Dr. Senckenberg Institute of Neurooncology, Goethe University Hospital, Frankfurt, Germany.
Neurosurg Rev. 2022 Feb;45(1):451-457. doi: 10.1007/s10143-021-01539-9. Epub 2021 Apr 26.
Glioblastoma (GBM) is a cancer type with high thrombogenic potential and GBM patients are therefore at a particularly high risk for thrombotic events. To date, only limited data on anticoagulation management after pulmonary embolism (PE) in GBM is available and the sporadic use of DOACs remains off-label. A retrospective cohort analysis of patients with GBM and postoperative, thoracic CT scan confirmed PE was performed. Clinical course, follow-up at 6 and 12 months and the overall survival (OS) were evaluated using medical charts and neuroradiological data. Out of 584 GBM patients, 8% suffered from postoperative PE. Out of these, 30% received direct oral anticoagulants (DOACs) and 70% low-molecular-weight heparin (LMWH) for therapeutic anticoagulation. There was no significant difference in major intracranial hemorrhage (ICH), re-thrombosis, or re-embolism between the two cohorts. Although statistically non-significant, a tendency to reduced mRS at 6 and 12 months was observed in the LMWH cohort. Furthermore, patients receiving DOACs had a statistical benefit in OS. In our analysis, DOACs showed a satisfactory safety profile in terms of major ICH, re-thrombosis, and re-embolism compared to LMWH in GBM patients with postoperative PE. Prospective, randomized trials are urgent to evaluate DOACs for therapeutic anticoagulation in GBM patients with PE.

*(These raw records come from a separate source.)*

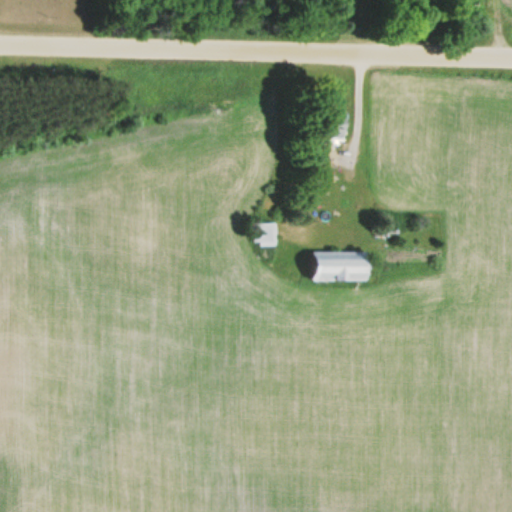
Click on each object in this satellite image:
road: (255, 51)
building: (264, 233)
building: (340, 266)
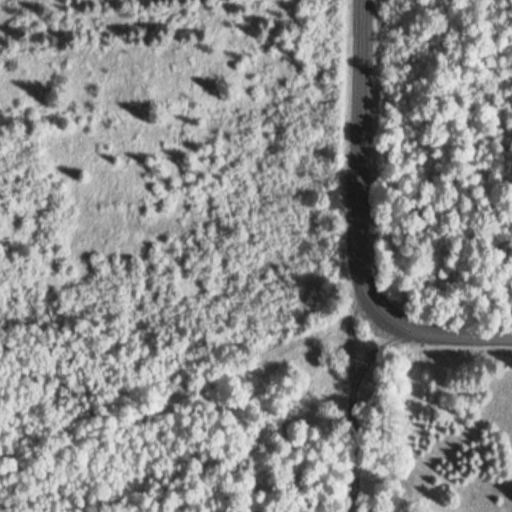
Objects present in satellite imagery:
road: (355, 151)
road: (430, 327)
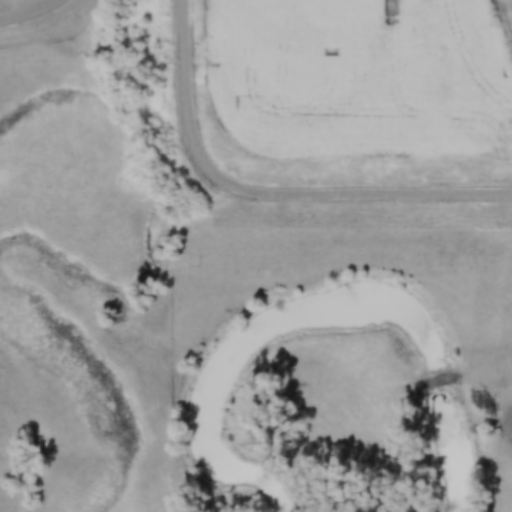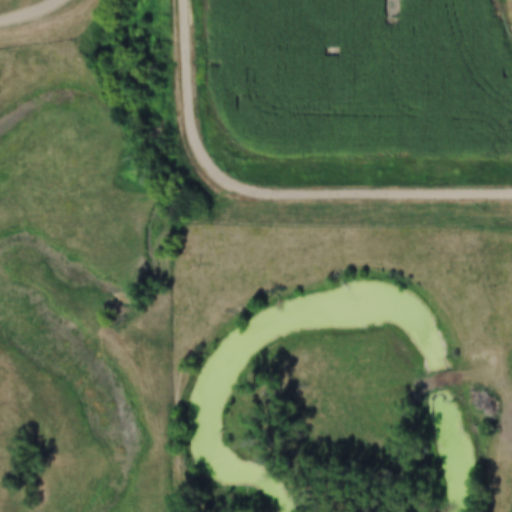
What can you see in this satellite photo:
road: (27, 11)
quarry: (506, 19)
road: (191, 97)
road: (366, 193)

胶质母细胞瘤(GBM)是一种具有高血栓形成倾向的癌症类型,因此 GBM 患者发生血栓事件的风险特别高。迄今为止,关于 GBM 患者肺栓塞(PE)后抗凝管理的数据非常有限,并且 DOAC 的偶发使用仍然是超适应证的。对接受过手术后、胸部 CT 扫描证实为 PE 的 GBM 患者进行了回顾性队列分析。使用病历和神经放射学数据评估临床病程、6 个月和 12 个月时的随访以及总生存期(OS)。在 584 名 GBM 患者中,有 8%发生术后 PE。其中,30%接受直接口服抗凝剂(DOAC)治疗,70%接受低分子肝素(LMWH)进行治疗性抗凝。两组之间在主要颅内出血(ICH)、再血栓形成或再栓塞方面无显著差异。尽管统计学上无显著性,但在 LMWH 组中观察到 6 个月和 12 个月时 mRS 降低的趋势。此外,接受 DOAC 治疗的患者在 OS 方面具有统计学上的获益。在我们的分析中,与 LMWH 相比,DOAC 在术后 PE 的 GBM 患者中在主要 ICH、再血栓形成和再栓塞方面显示出令人满意的安全性。迫切需要进行前瞻性、随机试验来评估 DOAC 在 GBM 合并 PE 患者中的治疗性抗凝作用。